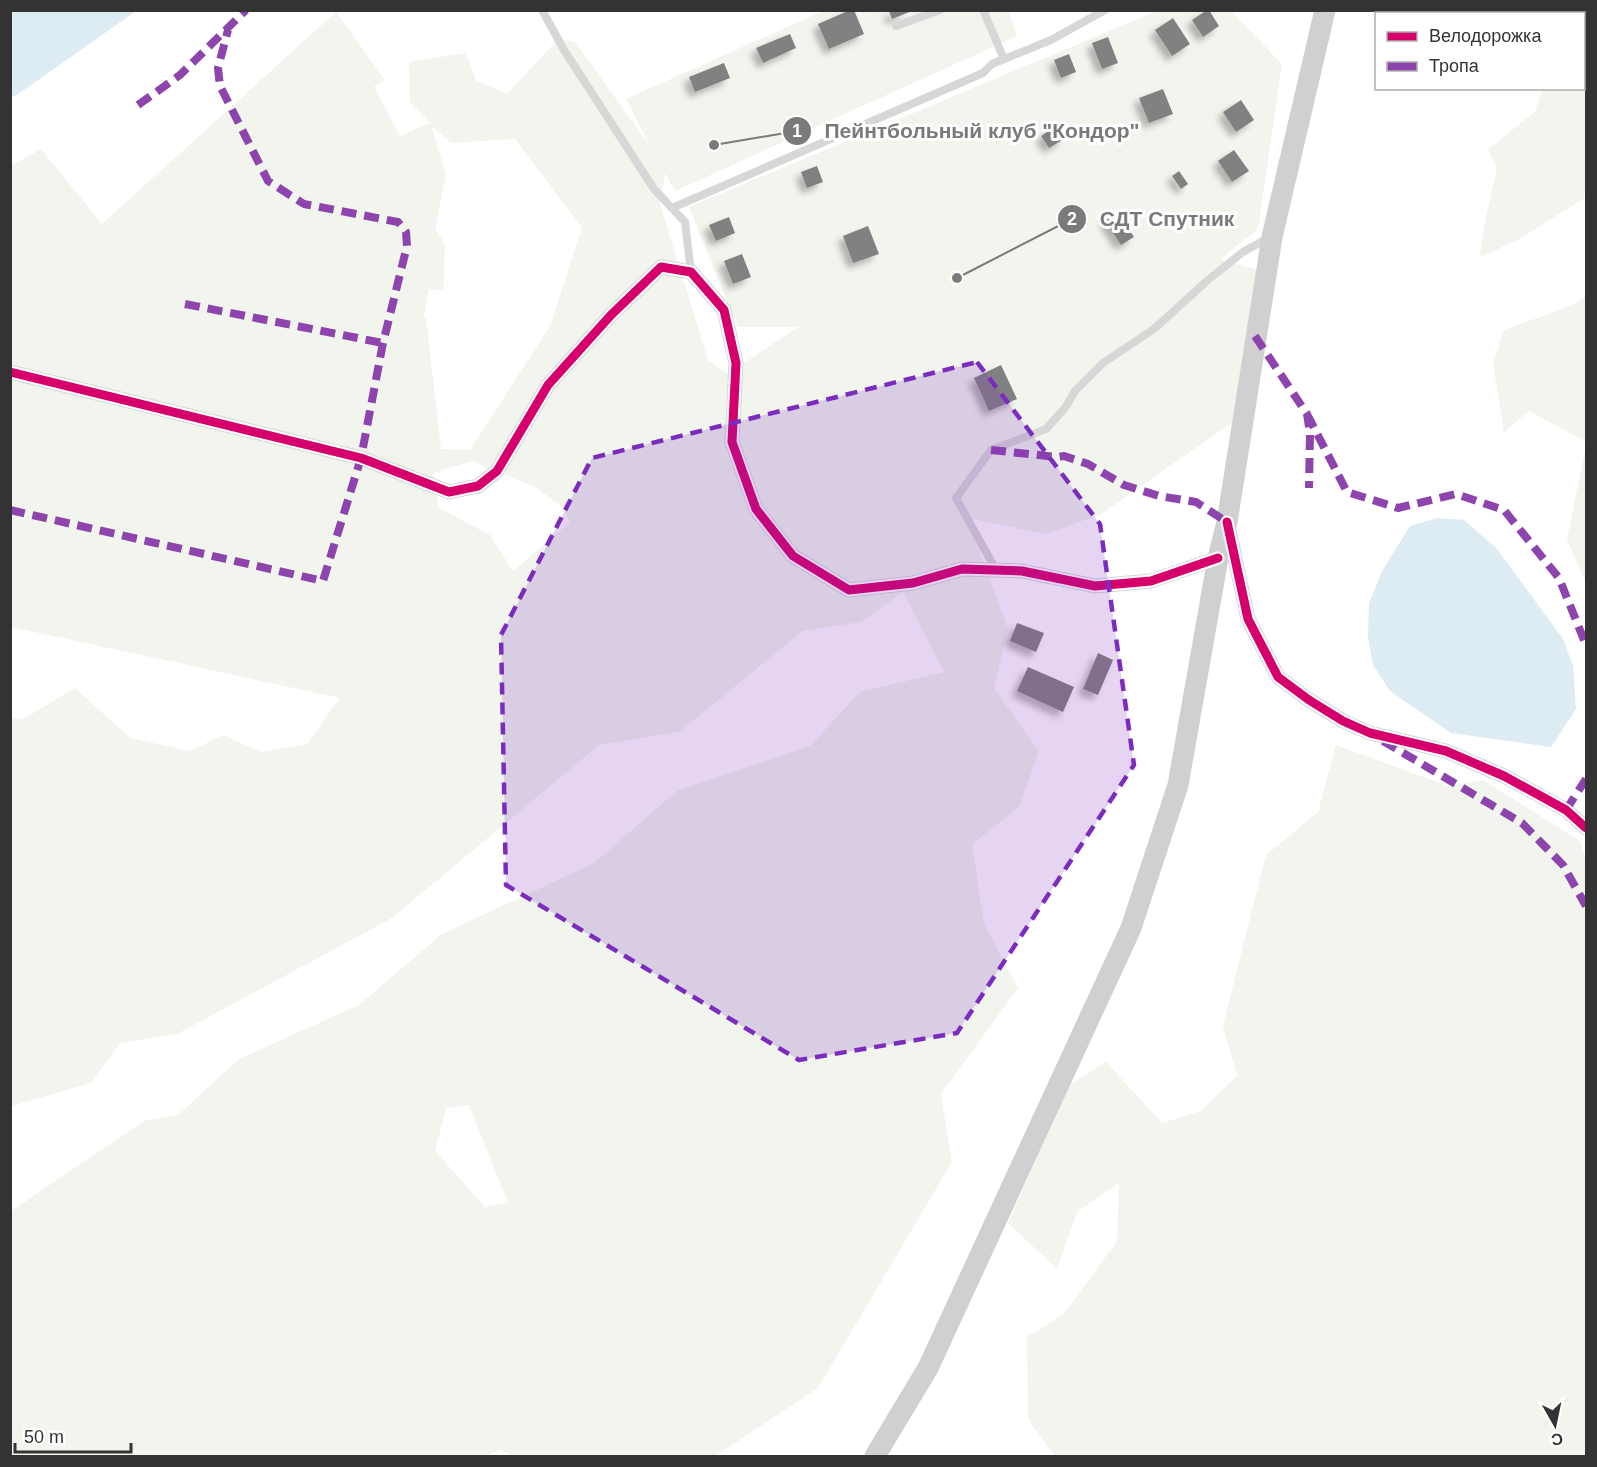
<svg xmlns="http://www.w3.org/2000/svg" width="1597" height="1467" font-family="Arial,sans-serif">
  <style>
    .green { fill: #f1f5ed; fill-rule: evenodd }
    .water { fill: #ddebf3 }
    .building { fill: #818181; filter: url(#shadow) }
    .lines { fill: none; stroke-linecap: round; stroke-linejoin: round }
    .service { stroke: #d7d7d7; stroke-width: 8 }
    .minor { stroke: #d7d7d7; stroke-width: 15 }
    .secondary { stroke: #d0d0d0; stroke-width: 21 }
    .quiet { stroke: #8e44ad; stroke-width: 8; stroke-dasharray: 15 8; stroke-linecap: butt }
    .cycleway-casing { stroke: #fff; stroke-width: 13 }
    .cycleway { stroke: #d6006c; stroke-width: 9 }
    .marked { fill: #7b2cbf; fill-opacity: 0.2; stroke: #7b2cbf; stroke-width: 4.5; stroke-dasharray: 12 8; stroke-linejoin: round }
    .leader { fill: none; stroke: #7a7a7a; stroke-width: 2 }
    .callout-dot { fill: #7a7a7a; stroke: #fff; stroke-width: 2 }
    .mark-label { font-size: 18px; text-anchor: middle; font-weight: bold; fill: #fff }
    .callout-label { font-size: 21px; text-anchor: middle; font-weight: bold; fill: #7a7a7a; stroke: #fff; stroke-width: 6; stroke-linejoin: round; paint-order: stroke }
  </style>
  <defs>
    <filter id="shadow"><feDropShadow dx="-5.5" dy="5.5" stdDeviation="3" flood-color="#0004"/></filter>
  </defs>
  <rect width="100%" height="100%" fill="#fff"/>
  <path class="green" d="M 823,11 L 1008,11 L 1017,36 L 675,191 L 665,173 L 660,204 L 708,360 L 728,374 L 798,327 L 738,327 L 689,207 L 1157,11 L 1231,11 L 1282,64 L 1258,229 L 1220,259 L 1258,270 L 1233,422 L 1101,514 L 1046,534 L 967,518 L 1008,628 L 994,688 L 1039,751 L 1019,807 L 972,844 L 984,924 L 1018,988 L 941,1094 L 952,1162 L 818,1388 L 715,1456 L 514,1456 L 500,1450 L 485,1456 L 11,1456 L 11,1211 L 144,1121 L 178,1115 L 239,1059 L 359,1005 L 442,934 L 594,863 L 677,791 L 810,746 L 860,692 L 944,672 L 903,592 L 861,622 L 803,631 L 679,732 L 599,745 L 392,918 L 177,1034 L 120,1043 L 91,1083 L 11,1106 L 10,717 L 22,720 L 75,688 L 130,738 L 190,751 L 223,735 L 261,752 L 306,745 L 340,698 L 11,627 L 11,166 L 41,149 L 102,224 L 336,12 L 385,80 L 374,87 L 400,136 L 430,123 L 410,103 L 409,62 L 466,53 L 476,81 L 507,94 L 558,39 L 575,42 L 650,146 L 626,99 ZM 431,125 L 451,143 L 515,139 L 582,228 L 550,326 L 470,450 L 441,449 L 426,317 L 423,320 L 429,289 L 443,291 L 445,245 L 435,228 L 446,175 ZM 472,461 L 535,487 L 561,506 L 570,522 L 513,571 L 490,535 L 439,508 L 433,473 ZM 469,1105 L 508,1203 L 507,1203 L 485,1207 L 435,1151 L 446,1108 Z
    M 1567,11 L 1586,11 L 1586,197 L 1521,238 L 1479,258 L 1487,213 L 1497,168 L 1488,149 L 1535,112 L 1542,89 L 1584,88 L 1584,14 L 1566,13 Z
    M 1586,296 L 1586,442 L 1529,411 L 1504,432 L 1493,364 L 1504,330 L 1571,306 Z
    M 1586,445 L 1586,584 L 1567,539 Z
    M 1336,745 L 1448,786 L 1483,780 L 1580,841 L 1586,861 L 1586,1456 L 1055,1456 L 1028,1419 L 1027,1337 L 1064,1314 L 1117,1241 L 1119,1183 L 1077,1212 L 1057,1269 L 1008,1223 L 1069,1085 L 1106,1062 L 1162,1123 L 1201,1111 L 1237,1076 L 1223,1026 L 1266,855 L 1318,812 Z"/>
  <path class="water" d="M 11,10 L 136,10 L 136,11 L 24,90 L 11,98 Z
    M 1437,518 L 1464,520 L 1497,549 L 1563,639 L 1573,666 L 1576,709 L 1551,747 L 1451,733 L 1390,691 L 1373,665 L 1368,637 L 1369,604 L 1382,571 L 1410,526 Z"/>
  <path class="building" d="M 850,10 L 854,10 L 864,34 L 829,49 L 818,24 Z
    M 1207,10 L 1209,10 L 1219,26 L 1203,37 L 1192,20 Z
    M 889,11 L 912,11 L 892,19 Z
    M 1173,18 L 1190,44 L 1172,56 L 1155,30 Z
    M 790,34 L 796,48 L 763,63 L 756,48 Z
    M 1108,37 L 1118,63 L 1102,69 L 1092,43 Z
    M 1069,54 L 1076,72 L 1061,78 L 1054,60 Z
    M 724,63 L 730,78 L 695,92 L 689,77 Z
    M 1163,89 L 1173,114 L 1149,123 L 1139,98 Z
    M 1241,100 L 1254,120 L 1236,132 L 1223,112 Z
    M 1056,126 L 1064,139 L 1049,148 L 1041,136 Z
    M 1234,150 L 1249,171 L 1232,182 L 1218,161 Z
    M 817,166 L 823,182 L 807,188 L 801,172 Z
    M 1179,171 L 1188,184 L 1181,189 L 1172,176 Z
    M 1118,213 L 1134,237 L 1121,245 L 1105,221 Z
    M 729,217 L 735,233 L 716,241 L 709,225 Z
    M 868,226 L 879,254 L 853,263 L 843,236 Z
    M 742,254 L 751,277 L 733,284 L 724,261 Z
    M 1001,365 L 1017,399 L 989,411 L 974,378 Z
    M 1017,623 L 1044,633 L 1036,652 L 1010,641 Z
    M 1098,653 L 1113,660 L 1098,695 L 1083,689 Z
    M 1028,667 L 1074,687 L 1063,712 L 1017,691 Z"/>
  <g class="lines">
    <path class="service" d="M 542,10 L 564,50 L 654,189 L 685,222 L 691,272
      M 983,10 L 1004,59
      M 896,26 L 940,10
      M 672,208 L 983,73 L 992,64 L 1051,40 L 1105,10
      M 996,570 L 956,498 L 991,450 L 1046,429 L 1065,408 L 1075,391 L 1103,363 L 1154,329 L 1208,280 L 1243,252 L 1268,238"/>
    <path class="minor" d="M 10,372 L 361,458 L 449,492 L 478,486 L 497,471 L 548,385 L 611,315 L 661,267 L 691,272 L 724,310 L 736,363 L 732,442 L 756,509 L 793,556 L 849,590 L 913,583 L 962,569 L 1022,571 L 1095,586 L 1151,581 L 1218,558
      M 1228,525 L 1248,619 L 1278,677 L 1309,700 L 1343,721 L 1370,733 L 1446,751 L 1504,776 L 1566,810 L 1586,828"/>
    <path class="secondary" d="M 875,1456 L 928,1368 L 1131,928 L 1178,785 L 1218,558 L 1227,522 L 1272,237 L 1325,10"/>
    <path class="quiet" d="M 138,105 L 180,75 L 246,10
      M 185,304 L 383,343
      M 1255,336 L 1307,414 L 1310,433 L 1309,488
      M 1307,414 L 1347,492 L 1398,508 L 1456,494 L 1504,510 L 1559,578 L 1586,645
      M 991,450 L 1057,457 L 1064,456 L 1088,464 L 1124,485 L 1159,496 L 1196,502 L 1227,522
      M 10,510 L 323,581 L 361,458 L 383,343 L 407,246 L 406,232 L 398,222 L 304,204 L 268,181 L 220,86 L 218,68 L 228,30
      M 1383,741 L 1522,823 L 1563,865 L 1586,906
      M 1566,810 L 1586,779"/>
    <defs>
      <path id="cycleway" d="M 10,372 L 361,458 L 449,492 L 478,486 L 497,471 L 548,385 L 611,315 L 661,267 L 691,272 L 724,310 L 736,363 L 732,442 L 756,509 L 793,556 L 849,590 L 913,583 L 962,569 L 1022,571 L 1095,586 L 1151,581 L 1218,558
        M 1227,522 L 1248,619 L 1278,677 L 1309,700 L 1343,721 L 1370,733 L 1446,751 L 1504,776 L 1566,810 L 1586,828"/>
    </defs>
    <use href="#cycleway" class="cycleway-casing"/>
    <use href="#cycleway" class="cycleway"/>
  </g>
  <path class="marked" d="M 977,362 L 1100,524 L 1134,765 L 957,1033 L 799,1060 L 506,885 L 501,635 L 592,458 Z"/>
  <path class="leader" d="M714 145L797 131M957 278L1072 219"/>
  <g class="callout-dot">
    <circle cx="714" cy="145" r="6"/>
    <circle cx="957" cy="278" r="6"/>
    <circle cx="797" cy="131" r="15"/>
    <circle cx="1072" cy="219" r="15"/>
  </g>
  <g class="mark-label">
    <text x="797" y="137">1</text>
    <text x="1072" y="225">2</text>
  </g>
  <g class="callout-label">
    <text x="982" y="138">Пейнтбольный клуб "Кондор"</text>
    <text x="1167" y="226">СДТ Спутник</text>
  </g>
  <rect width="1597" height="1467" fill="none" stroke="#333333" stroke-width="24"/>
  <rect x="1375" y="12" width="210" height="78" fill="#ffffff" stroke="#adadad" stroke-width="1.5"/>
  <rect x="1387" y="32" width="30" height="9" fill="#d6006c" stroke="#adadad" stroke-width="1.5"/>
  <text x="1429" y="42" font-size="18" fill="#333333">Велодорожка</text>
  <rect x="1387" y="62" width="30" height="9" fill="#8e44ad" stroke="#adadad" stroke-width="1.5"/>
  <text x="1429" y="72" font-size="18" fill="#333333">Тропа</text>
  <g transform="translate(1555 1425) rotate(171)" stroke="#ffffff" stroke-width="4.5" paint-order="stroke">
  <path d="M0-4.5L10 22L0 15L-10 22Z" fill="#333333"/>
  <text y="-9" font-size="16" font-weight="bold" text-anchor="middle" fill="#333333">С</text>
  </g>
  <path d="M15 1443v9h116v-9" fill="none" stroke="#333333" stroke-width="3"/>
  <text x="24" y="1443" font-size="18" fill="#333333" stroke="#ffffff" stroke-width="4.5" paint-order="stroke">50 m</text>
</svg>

· · · · · · ·

▶ _Action item_
Go through the listing above and return every line where the word "lines" occurs.

▶ _Answer area_
    .lines { fill: none; stroke-linecap: round; stroke-linejoin: round }
  <g class="lines">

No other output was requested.